Estaban intentando forzar la reja cuando a los lejos oyeron las voces y los pasos rotundos de los soldados.

– Vienen directos hacia aquí, y no hay ningún lugar donde escondernos -advirtió Amelia.

– ¡Ven aquí! -Garin le tendió la mano y Amelia no se lo pensó y se metió en aquellas aguas negras.

– Cuando les escuchemos más cerca meteremos dentro la cabeza -indicó Garin.

– No podré -se quejó Konrad.

– O lo hacemos o nos descubrirán y nos matarán aquí mismo. Y te aseguro que no es una manera gloriosa de morir. Aguantaremos arriba hasta el último segundo, y luego tendremos que permanecer aquí debajo hasta que se vayan -insistió Garin.
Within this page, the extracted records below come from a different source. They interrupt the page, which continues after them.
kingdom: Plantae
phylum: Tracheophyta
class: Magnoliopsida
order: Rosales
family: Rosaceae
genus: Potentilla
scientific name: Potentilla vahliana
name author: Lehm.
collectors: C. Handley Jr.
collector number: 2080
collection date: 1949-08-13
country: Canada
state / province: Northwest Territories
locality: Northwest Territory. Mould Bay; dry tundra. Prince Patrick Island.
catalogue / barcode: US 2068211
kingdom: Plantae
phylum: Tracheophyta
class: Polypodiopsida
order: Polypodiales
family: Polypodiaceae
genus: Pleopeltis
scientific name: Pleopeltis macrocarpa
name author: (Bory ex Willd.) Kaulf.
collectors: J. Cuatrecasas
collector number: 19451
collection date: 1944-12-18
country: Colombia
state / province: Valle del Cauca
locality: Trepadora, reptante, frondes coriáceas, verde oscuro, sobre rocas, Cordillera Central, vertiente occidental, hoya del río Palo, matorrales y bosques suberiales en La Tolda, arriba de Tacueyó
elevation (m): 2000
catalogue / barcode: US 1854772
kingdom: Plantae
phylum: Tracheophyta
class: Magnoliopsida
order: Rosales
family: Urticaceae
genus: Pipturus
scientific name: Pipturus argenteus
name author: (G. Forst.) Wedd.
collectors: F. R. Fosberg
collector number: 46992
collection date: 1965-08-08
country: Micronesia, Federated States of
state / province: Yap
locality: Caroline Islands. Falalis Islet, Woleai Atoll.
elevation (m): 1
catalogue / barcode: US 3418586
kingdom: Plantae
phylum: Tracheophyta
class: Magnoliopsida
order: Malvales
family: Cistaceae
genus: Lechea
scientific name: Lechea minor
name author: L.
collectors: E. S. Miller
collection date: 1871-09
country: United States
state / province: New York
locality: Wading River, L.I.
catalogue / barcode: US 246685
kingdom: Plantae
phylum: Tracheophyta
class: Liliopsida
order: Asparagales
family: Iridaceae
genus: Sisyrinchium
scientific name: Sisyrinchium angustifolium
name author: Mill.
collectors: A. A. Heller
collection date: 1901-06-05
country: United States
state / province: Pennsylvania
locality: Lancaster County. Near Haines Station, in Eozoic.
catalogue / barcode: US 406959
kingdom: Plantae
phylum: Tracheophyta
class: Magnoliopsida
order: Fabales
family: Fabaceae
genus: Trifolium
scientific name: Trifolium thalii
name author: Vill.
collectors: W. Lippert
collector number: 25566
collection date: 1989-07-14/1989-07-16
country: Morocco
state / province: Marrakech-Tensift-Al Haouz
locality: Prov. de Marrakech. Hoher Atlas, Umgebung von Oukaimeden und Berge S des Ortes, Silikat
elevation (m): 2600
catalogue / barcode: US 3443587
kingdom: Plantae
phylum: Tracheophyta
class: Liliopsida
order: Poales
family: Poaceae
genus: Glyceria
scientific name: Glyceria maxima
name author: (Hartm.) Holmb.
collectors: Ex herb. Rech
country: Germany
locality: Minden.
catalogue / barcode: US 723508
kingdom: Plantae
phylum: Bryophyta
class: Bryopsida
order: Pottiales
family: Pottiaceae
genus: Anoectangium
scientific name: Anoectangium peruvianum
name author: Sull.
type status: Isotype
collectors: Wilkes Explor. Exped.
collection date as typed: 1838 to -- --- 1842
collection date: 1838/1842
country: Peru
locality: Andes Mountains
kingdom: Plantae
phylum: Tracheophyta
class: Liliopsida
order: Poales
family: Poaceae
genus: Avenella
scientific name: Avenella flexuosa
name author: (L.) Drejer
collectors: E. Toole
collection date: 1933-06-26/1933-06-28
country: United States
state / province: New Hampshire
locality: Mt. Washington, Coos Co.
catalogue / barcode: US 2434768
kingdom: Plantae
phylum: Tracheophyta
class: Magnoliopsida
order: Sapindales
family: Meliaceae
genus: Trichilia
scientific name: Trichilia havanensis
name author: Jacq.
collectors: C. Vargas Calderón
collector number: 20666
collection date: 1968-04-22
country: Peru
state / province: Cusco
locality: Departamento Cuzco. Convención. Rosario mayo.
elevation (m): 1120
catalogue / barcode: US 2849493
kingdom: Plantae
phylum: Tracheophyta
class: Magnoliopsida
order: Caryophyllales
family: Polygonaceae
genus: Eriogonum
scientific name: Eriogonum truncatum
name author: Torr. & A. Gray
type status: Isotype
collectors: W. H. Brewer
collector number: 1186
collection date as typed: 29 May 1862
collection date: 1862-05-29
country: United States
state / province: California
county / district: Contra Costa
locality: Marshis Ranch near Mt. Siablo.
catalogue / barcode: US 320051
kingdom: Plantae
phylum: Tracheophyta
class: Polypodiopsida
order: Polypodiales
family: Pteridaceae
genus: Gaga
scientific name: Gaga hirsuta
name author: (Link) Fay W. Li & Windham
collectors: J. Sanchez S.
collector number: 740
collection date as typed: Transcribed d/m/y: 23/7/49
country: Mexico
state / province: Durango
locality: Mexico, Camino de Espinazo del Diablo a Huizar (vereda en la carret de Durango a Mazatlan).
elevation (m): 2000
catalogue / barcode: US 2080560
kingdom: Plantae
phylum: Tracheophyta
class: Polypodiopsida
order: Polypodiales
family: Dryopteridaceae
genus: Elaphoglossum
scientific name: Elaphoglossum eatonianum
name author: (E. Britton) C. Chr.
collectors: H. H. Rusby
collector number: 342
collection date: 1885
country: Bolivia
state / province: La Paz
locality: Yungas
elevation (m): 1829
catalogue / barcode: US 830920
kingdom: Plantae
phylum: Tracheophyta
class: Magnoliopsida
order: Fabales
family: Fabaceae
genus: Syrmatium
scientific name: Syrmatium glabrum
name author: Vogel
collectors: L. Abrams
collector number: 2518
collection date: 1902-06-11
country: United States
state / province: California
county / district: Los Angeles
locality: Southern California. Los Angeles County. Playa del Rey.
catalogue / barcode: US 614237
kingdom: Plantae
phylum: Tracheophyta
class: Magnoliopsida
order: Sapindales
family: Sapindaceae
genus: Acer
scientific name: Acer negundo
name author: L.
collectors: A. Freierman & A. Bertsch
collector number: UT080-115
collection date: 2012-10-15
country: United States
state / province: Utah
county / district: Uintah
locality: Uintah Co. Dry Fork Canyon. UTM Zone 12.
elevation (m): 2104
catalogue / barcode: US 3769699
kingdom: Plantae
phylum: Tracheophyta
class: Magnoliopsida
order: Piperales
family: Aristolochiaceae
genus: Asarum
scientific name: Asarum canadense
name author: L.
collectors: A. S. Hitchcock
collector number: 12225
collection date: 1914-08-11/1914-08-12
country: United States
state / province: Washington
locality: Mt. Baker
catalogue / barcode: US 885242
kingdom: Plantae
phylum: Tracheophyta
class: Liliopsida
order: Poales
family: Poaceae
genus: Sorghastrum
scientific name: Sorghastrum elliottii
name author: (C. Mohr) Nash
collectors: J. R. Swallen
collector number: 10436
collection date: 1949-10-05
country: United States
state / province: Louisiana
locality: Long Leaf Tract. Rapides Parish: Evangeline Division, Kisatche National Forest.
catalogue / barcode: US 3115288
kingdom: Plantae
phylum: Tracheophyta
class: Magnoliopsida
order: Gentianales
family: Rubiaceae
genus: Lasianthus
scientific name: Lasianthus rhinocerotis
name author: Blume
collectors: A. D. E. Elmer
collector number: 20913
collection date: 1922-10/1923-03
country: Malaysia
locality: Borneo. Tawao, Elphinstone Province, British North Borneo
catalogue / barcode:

Sin decir ni una palabra, Amelia se acercó a Konrad y le anudó en la cintura la cuerda que sujetaba a Garin, después se la ató también ella.

– ¡Pero qué haces! -En el tono de voz de Konrad había una nota de histeria.

– Es mejor que permanezcamos juntos, si uno tiene la tentación de salir, los otros no lo permitirán.

Se quedaron en silencio y con la linterna apagada mientras escuchaban cómo los pasos de la patrulla retumbaban cada vez más cerca. Un haz de luz iluminó el agua y ellos se sumergieron.

Garin conservaba las gafas de buceo pero Amelia y Konrad no tenían nada que les protegiera el rostro.

Apenas podían aguantar un segundo más bajo el agua. Amelia sentía que la cabeza le iba a explotar, y Konrad hacía esfuerzos por salir del agua, pero Garin y ella se lo impedían sujetándole por las muñecas. De repente Garin soltó a Konrad y tiró de ellos hacia arriba. Volvía a reinar la oscuridad y permanecieron en silencio unos minutos que les parecieron eternos. No querían encender la linterna por si acaso los soldados seguían cerca. Cuando por fin lo hicieron, los tres temblaban de frío y de asco.

– Hay que intentar romper la reja como sea. -Garin volvió a meter la cabeza bajo el agua. Tardaron más de una hora hasta que lograron romper varios barrotes que dejaban un hueco por el que se podía pasar.

– Quién sabe lo que nos encontraremos más adelante. -Konrad estaba preocupado.

– Sea lo que sea, no tenemos otra opción que seguir. Esperemos que los soldados no se den cuenta de que hay tres barrotes sueltos -contestó Garin.

Nadaron un buen rato hasta llegar a una isleta. Amelia consultó el mapa de Albert.

– Diez metros a la derecha deberíamos de encontrar unas escaleras de hierro que suben a la superficie hasta la boca de una alcantarilla. Espero que no nos hayamos equivocado y salgamos delante de la sede de la Stasi -bromeó Amelia.

Caminaron en silencio esos diez metros y encontraron las viejas escaleras de hierro que llevaban hacia la superficie.